We passed by street vendors selling rows and rows of trendy sunglasses, Rastafarians burning incense and selling mixed tapes wrapped in de rigueur yellow red and green cases, teenage girls chatting on candy-colored cell phones, wearing halter tops that could make perverts of us all. We marveled at all the stores selling incredibly zippy shoes; we looked around at the materialistic bounty of Canal Street and suddenly wanted twenty things we had no thoughts about a half hour before. I felt drab and outdated in my tight white t-shirt and khaki pants, a creature about to be made extinct by kids with blue hair and yellow-tinted sunglasses resembling sleek ski goggles. We ducked onto a quieter street. We went into art galleries, feeling grateful every time the aesthetic merchants were kind to us, treated us like real potential buyers or artists. Despite my plain t-shirt, I realized they had no preconceptions of my wealth, or lack thereof – If you are in New York, and not obviously a tourist, or crazy, it is assumed you have ready cash. We gazed at walls and walls of realism and abstraction, of “found” art and post abstraction, of art that would probably be forgotten and art that was bound for museums.

We continued our tour of Southern Manhattan: we bought Lower East Side t-shirts; we ate bad Chinese food at a serve yourself deli; we sat in Washington Square Park and watched two young black men do back flips before a large, random audience, and stuffed a dollar bill into their upturned Yankees hat.

It was getting late. We were exhausted from the heat, the crowds, the incredible first-rate LARGENESS of it all. We turned in the direction of Penn Station, back towards Penn Station, and the anticlimax of our own city.

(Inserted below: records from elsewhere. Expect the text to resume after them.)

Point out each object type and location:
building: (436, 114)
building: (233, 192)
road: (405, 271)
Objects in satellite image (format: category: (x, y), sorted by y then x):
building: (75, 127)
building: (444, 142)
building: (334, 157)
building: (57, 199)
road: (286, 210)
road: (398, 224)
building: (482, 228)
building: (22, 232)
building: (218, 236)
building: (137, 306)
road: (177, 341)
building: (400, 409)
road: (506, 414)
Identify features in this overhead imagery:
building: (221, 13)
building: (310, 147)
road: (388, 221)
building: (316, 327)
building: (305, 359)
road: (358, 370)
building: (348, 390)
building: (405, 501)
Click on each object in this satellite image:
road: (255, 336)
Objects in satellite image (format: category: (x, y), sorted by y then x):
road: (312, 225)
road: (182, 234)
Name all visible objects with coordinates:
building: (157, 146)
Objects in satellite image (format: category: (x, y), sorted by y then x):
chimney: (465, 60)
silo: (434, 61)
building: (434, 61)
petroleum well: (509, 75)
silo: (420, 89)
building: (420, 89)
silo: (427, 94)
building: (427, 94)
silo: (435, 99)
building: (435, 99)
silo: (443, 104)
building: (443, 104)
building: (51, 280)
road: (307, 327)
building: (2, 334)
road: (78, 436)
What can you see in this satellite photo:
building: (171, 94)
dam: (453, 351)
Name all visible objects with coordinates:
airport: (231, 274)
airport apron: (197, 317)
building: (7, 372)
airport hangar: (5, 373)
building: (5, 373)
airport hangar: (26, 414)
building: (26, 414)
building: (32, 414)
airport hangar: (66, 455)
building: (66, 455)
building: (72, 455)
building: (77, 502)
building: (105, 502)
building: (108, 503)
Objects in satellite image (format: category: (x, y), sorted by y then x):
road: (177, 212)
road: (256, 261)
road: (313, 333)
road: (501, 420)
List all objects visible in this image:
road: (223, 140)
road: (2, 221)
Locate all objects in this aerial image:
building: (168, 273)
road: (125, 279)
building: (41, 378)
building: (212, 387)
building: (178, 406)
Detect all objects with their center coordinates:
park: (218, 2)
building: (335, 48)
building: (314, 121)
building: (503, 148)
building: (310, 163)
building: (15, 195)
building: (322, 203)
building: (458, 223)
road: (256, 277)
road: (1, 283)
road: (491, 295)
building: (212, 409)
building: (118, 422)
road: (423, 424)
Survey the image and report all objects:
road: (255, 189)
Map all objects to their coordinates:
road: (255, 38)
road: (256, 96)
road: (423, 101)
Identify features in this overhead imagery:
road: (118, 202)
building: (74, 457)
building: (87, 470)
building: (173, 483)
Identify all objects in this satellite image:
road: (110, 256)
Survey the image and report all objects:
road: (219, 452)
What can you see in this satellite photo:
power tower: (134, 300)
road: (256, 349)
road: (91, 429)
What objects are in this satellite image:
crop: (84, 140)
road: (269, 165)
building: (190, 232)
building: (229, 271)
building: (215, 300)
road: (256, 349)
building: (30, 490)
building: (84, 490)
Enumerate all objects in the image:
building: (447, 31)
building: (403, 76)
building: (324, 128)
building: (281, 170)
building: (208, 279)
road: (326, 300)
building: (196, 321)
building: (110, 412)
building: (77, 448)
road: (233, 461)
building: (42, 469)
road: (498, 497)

On our walk uptown, at 27th street and the Avenue of the America’s, a fashion shoot was taking place. Women in shining cat suits and heels that could, placed correctly, kill someone, were performing their own subtle slow motion dances before the indifferent eye of the phallic-lensed whirring camera. A small audience had gathered, and even my girlfriend, a relentlessly jealous type, stopped and watched, silent, holding my hand, at the spectacle of God’s most polished handiwork before us. As we descended into the train station, later, it was hard not to feel we were leaving some sort of mad, imperfect heaven, and traveling two hours back to the greyer confines of purgatory.